Sian suggested a theme of 'Too Cool for School' so thought I'd continue my run of school stories by sharing my epic attempts to inspire the youths at my disposal in some mathematical activity. By being cool.
Or by not being cool.
For instance, there was the time when I explained to my 6th form students about how maths could be a fun social activity:
"I went to a maths gig last night" I announced to my 6th form. They didn't so much reply as roll their eyes and snigger. "I did! It was brilliant!"
"Miss, seriously, what's a maths gig? Is it a real thing?"
"Of course it's a real thing!" I enthused. "You know how at a music gig a band comes on stage and does some music? Well a maths gig is like a music gig only cooler and instead of a band you have a mathematician and instead of music, there's some maths".
"...So basically a lecture miss?"
"No! Nothing like a lecture. Didn't I tell you it was cool? There was a even a warm-up chemist."

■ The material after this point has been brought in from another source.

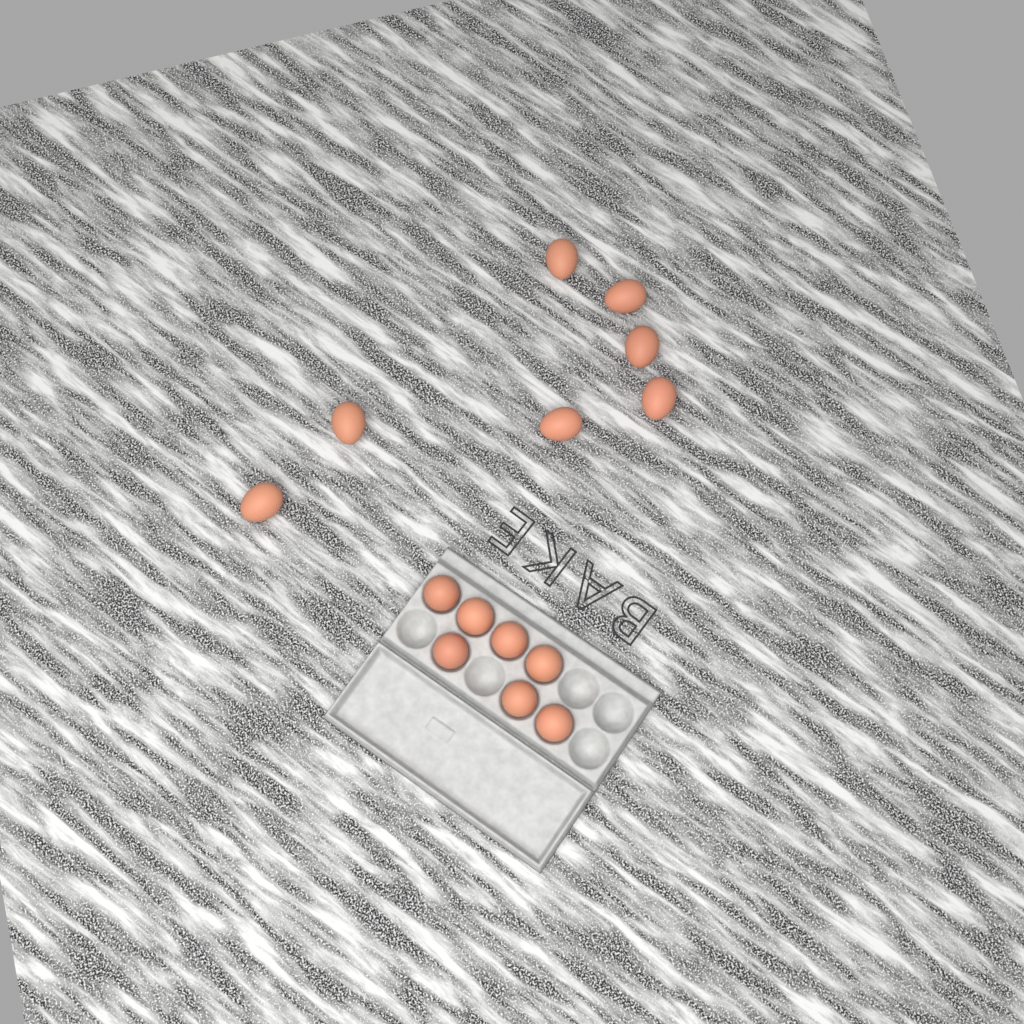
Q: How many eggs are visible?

The students looked at each other doubtfully, as though deciding telepathically who was going to question my statement. Eventually, one of them went for it.
"There was a what?"
"Well, at a gig, there's sometimes a warm-up band that come on and play to warm up the crowd before the main band come on."
"We know how gigs work, miss"
Undaunted, I continued. "A warm-up chemist is like a warm-up band only he came on before the mathematician and did some chemistry to warm up the crowd"
"There was a crowd?" Disbelief.
"Cheeky. Yes there was a crowd."
The student pursued his inquiries "And how did he warm up the crowd?"
"Oh, quite literally. He set some stuff on fire using lenses and parabolas."
As it turned out, attending a maths gig isn't cool. Explaining how to use maths to set stuff on fire: definitely cool. Or at least, not totally lame.
There are other ways to mould young minds. For instance, I shall be handing back assignments that have been marked over the holidays. And I hope the responses will be more encouraging that last time...
"Miss! You can't write 'numpty' on my paper!!!!"
I sauntered over to peer at the assignment in question. "I think you'll find I can"
"You were being a numpty" I interrupted scanning the problem.
"Look here" I pointed to the problem. "And here. What did you do?"
"I forgot to put '+ c' when I integrated," he mumbled.
"And who forgets to put '+ c'?" I prompted.
He sighed. "Numpties, miss".
Still, I hope to inspire the new intake to look to role models and work hard to achieve their goals. Even if the role models they select for themselves aren't perhaps the most encouraging....
"Who would you say your role models are?" I asked my Year 11s one afternoon.
Some of the responses were expected: parents and family members. Some picked successful academics in their preferred fields, such as Richard Feynman. But one was memorable.
"Miss, do you know who Rowan Atkinson is?"
I nodded. "Yes, I do. That's an interesting choice - did you know he studied at Oxford?"
"No miss, not him. Y'know Mr Bean?"
My face fell but the student continued.
"Well, he has a teddy. That's my role model" He grinned.
I scowled. "Your transformation is considerable advanced.
Who knows what they have in store for me this year, but I'm quite looking forward to finding out! Now, pop along to Sian's blog to read more stories. There's some amazing stuff out there :D
P.S. I have stumbled into the world of knitting podcasts. There is nothing so relaxing as listening to a nice lady talk about knitting in a soothing way. It's sublime.